__RECORDS PROVIDED__.
○ ○ ○ ○ ○

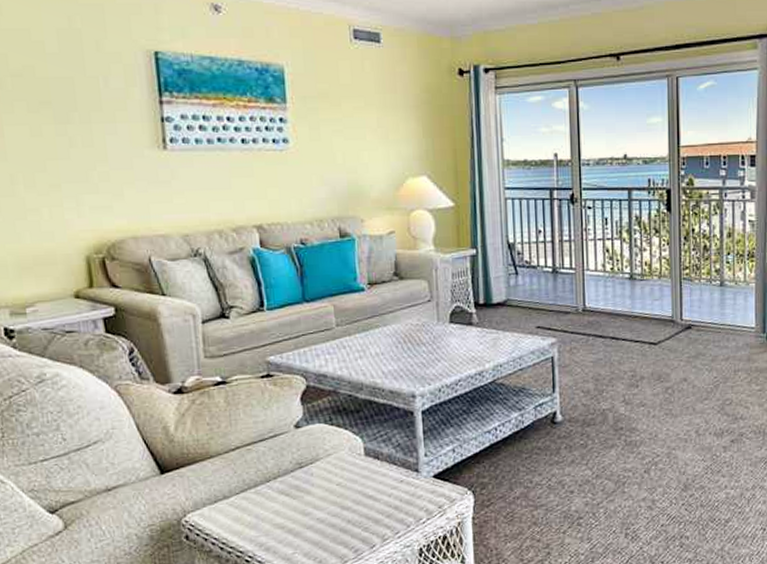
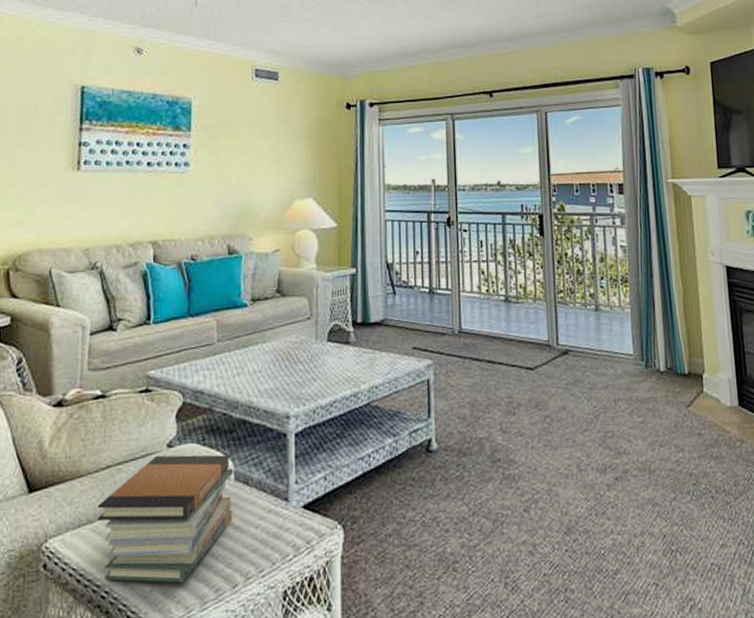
book stack: none [231,433,365,547] -> present [97,455,234,583]

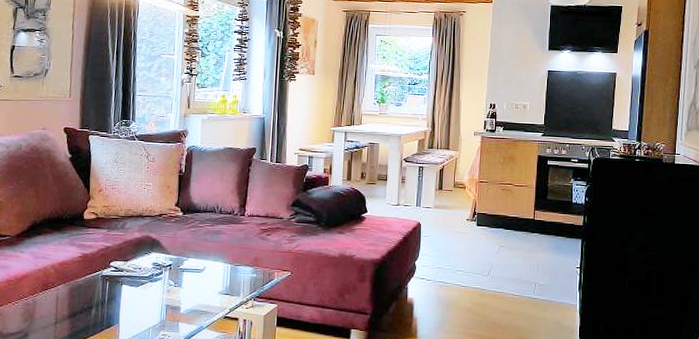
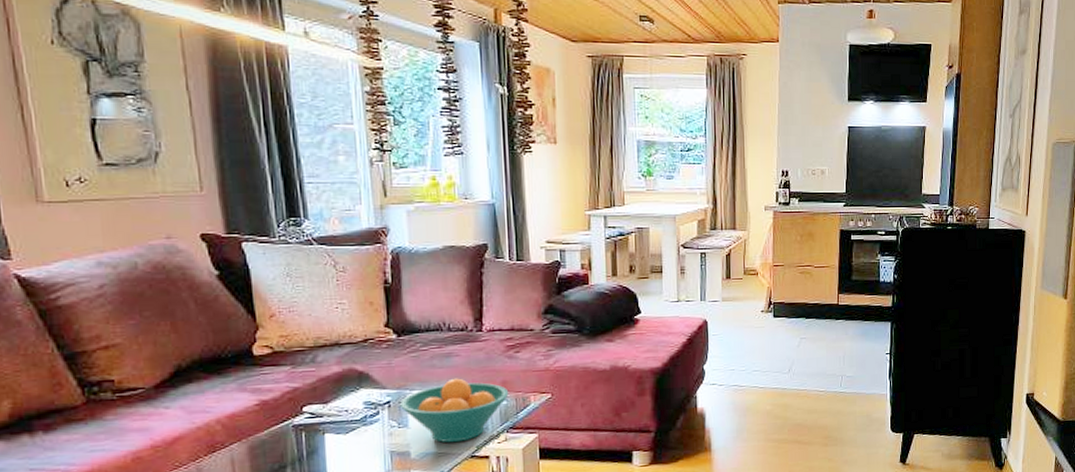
fruit bowl: none [178,251,259,304] -> present [400,378,509,443]

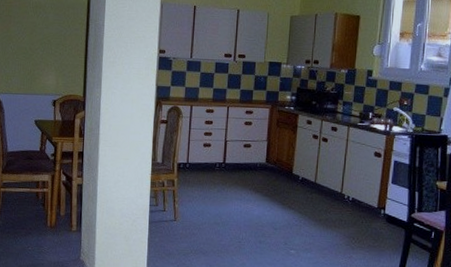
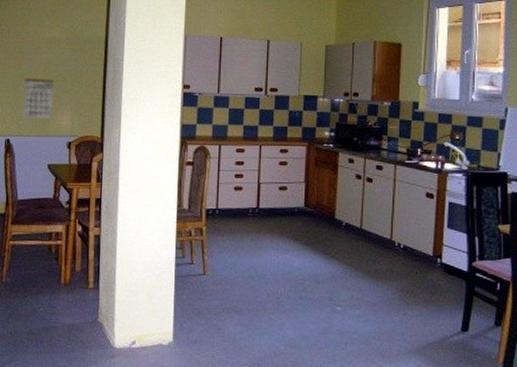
calendar: none [12,39,40,78] -> present [23,77,54,119]

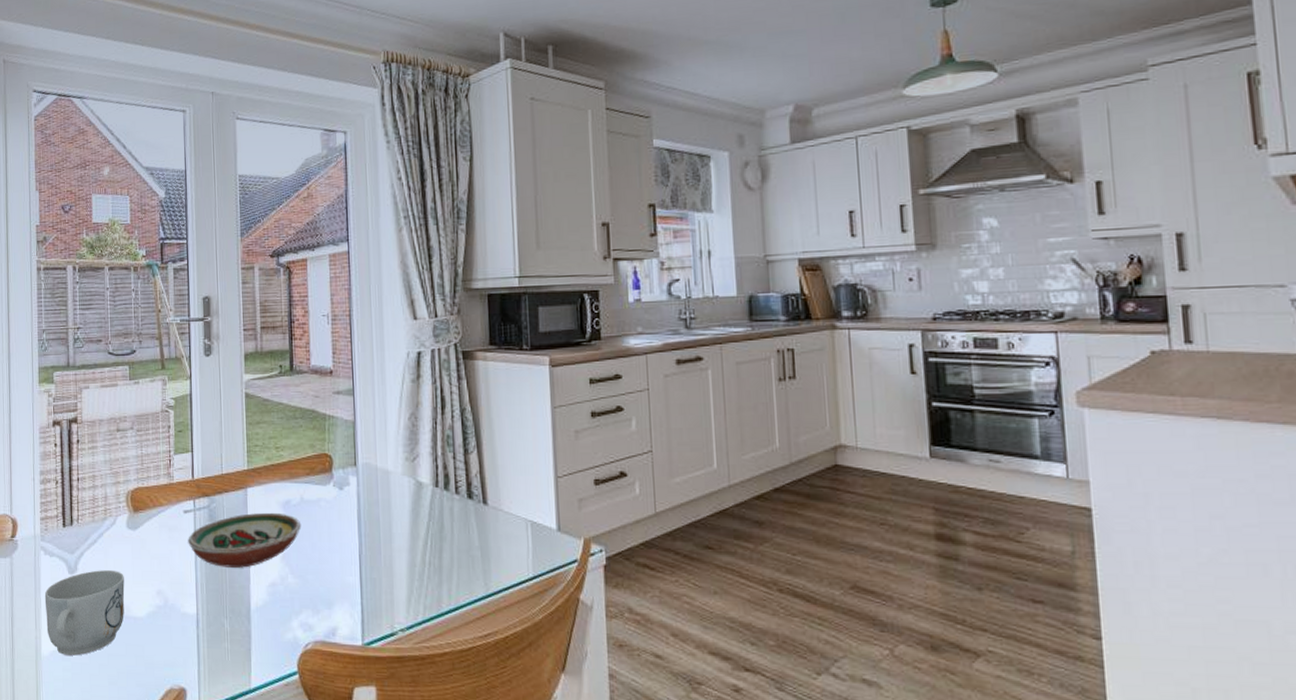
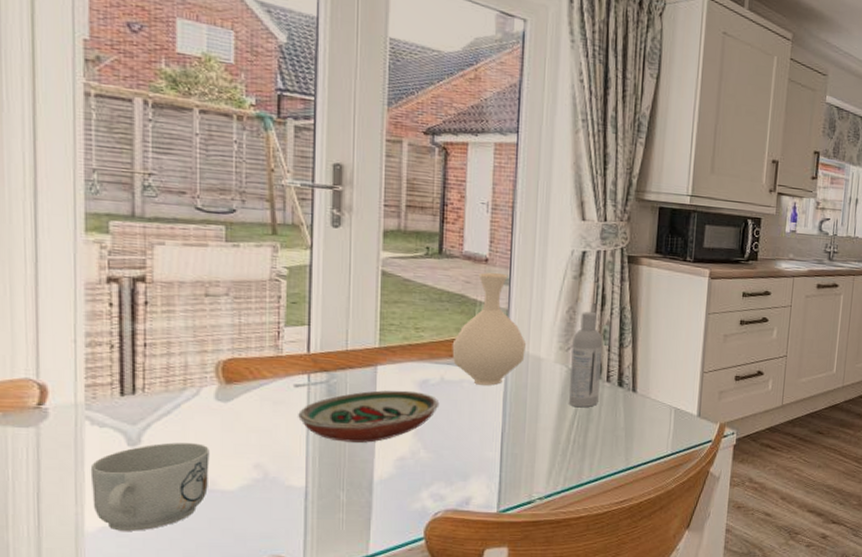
vase: none [308,383,374,504] -> present [452,272,527,386]
bottle: none [417,416,449,525] -> present [569,311,603,408]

○ ○ ○ ○ ○

__YOUR TASK__. Restate the records above verbatim. Pictures stay out.

__EXERCISE OUTPUT__.
book stack: none [231,433,365,547] -> present [97,455,234,583]

fruit bowl: none [178,251,259,304] -> present [400,378,509,443]

calendar: none [12,39,40,78] -> present [23,77,54,119]

vase: none [308,383,374,504] -> present [452,272,527,386]
bottle: none [417,416,449,525] -> present [569,311,603,408]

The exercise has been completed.